EXERCISE AIM: Set every record down verbatim and omit the pictures.

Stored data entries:
"""

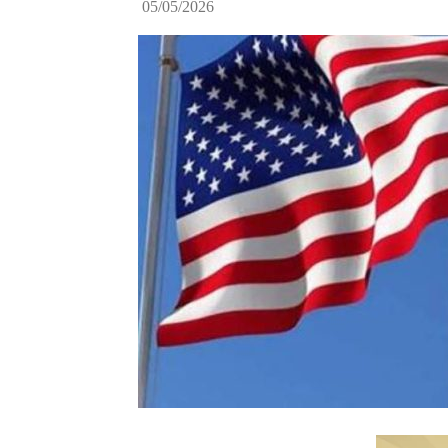
05/05/2026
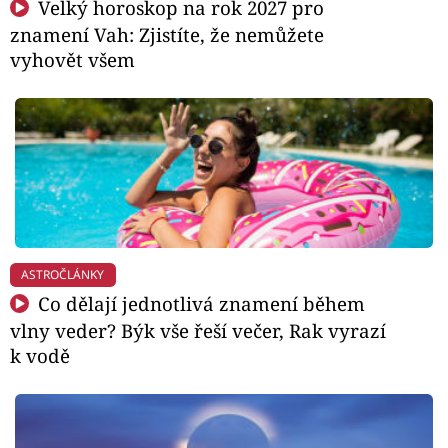
Velký horoskop na rok 2027 pro
znamení Vah: Zjistíte, že nemůžete
vyhovět všem
ASTROČLÁNKY
Co dělají jednotlivá znamení během
vlny veder? Býk vše řeší večer, Rak vyrazí
k vodě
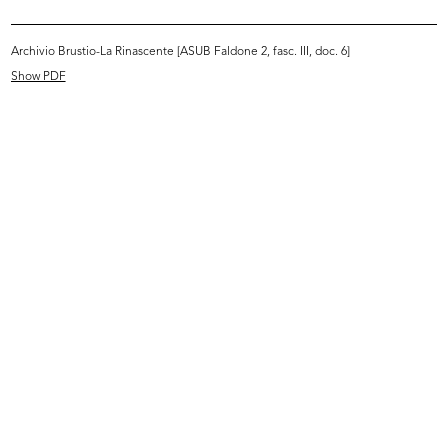
READ MORE
Archivio Brustio-La Rinascente [ASUB Faldone 2, fasc. III, doc. 6]
Show PDF
[Discorso per il 25° anniversario de la
Rinascente]
[9/1942]
Copia dattiloscritta
Browse PDF
READ MORE
Il XXV Annuale della Rinascente
Stampa: Rizzoli & C., Milano
1942
Pubblicazione a stampa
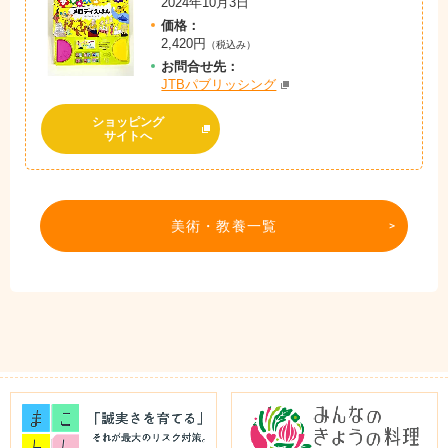
2024年10月3日
価格：
2,420円
（税込み）
お問
合
せ先：
JTBパブリッシング
ショッピング
サイトへ
美術・教養一覧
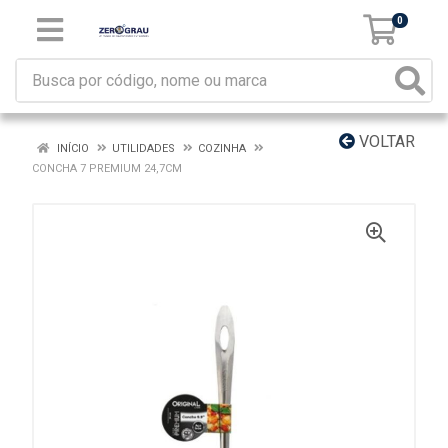
0
VOLTAR
INÍCIO
UTILIDADES
COZINHA
CONCHA 7 PREMIUM 24,7CM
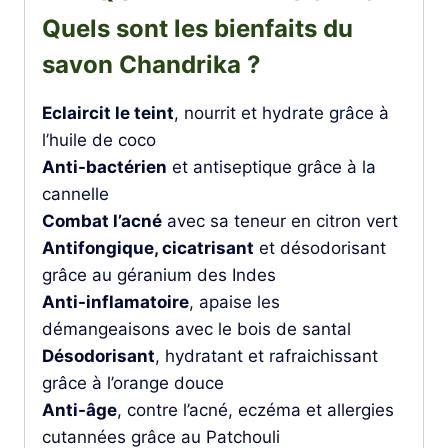
Quels sont les bienfaits du
savon Chandrika ?
Eclaircit le teint
, nourrit et hydrate grâce à
l’huile de coco
Anti-bactérien
et antiseptique grâce à la
cannelle
Combat l’acné
avec sa teneur en citron vert
Antifongique, cicatrisant
et désodorisant
grâce au géranium des Indes
Anti-inflamatoire
, apaise les
démangeaisons avec le bois de santal
Désodorisant
, hydratant et rafraichissant
grâce à l’orange douce
Anti-âge
, contre l’acné, eczéma et allergies
cutannées grâce au Patchouli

"""

RESPONSE BOX:
05/05/2026
Velký horoskop na rok 2027 pro
znamení Vah: Zjistíte, že nemůžete
vyhovět všem
ASTROČLÁNKY
Co dělají jednotlivá znamení během
vlny veder? Býk vše řeší večer, Rak vyrazí
k vodě
READ MORE
Archivio Brustio-La Rinascente [ASUB Faldone 2, fasc. III, doc. 6]
Show PDF
[Discorso per il 25° anniversario de la
Rinascente]
[9/1942]
Copia dattiloscritta
Browse PDF
READ MORE
Il XXV Annuale della Rinascente
Stampa: Rizzoli & C., Milano
1942
Pubblicazione a stampa
2024年10月3日
価格：
2,420円
（税込み）
お問
合
せ先：
JTBパブリッシング
ショッピング
サイトへ
美術・教養一覧
0
VOLTAR
INÍCIO
UTILIDADES
COZINHA
CONCHA 7 PREMIUM 24,7CM
Quels sont les bienfaits du
savon Chandrika ?
Eclaircit le teint
, nourrit et hydrate grâce à
l’huile de coco
Anti-bactérien
et antiseptique grâce à la
cannelle
Combat l’acné
avec sa teneur en citron vert
Antifongique, cicatrisant
et désodorisant
grâce au géranium des Indes
Anti-inflamatoire
, apaise les
démangeaisons avec le bois de santal
Désodorisant
, hydratant et rafraichissant
grâce à l’orange douce
Anti-âge
, contre l’acné, eczéma et allergies
cutannées grâce au Patchouli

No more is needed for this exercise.